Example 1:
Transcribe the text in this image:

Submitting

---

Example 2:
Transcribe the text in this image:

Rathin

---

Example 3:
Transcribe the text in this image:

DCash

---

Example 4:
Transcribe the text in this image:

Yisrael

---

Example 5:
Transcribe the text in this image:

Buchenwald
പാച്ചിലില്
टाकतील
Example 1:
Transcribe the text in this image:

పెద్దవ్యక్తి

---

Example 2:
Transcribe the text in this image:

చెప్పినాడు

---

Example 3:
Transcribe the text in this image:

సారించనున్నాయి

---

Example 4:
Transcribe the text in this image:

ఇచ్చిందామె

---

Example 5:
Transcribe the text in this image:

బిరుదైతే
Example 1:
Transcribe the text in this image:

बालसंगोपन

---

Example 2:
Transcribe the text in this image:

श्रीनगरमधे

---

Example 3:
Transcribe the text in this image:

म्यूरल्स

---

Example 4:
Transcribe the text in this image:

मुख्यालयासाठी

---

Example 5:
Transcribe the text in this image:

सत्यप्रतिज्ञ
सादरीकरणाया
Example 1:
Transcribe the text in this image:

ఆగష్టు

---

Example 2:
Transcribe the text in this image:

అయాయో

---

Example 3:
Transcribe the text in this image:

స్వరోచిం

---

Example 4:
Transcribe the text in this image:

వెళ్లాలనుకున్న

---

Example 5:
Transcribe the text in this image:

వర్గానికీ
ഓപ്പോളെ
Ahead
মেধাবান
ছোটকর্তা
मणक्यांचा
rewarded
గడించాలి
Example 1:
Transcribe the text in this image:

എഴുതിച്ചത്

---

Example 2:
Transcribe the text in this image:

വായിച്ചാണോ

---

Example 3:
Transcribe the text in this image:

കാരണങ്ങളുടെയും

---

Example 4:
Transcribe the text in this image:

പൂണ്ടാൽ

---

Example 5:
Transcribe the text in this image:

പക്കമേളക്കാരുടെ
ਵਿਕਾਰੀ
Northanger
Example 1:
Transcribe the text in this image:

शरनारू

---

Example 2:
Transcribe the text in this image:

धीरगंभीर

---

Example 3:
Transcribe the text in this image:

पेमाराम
|---|
▶ PROBLEM DESCRIPTION: The whole listing above needs to be written out again exactly.

▶ EXERCISE SOLUTION:
Example 1:
Transcribe the text in this image:

Submitting

---

Example 2:
Transcribe the text in this image:

Rathin

---

Example 3:
Transcribe the text in this image:

DCash

---

Example 4:
Transcribe the text in this image:

Yisrael

---

Example 5:
Transcribe the text in this image:

Buchenwald
പാച്ചിലില്
टाकतील
Example 1:
Transcribe the text in this image:

పెద్దవ్యక్తి

---

Example 2:
Transcribe the text in this image:

చెప్పినాడు

---

Example 3:
Transcribe the text in this image:

సారించనున్నాయి

---

Example 4:
Transcribe the text in this image:

ఇచ్చిందామె

---

Example 5:
Transcribe the text in this image:

బిరుదైతే
Example 1:
Transcribe the text in this image:

बालसंगोपन

---

Example 2:
Transcribe the text in this image:

श्रीनगरमधे

---

Example 3:
Transcribe the text in this image:

म्यूरल्स

---

Example 4:
Transcribe the text in this image:

मुख्यालयासाठी

---

Example 5:
Transcribe the text in this image:

सत्यप्रतिज्ञ
सादरीकरणाया
Example 1:
Transcribe the text in this image:

ఆగష్టు

---

Example 2:
Transcribe the text in this image:

అయాయో

---

Example 3:
Transcribe the text in this image:

స్వరోచిం

---

Example 4:
Transcribe the text in this image:

వెళ్లాలనుకున్న

---

Example 5:
Transcribe the text in this image:

వర్గానికీ
ഓപ്പോളെ
Ahead
মেধাবান
ছোটকর্তা
मणक्यांचा
rewarded
గడించాలి
Example 1:
Transcribe the text in this image:

എഴുതിച്ചത്

---

Example 2:
Transcribe the text in this image:

വായിച്ചാണോ

---

Example 3:
Transcribe the text in this image:

കാരണങ്ങളുടെയും

---

Example 4:
Transcribe the text in this image:

പൂണ്ടാൽ

---

Example 5:
Transcribe the text in this image:

പക്കമേളക്കാരുടെ
ਵਿਕਾਰੀ
Northanger
Example 1:
Transcribe the text in this image:

शरनारू

---

Example 2:
Transcribe the text in this image:

धीरगंभीर

---

Example 3:
Transcribe the text in this image:

पेमाराम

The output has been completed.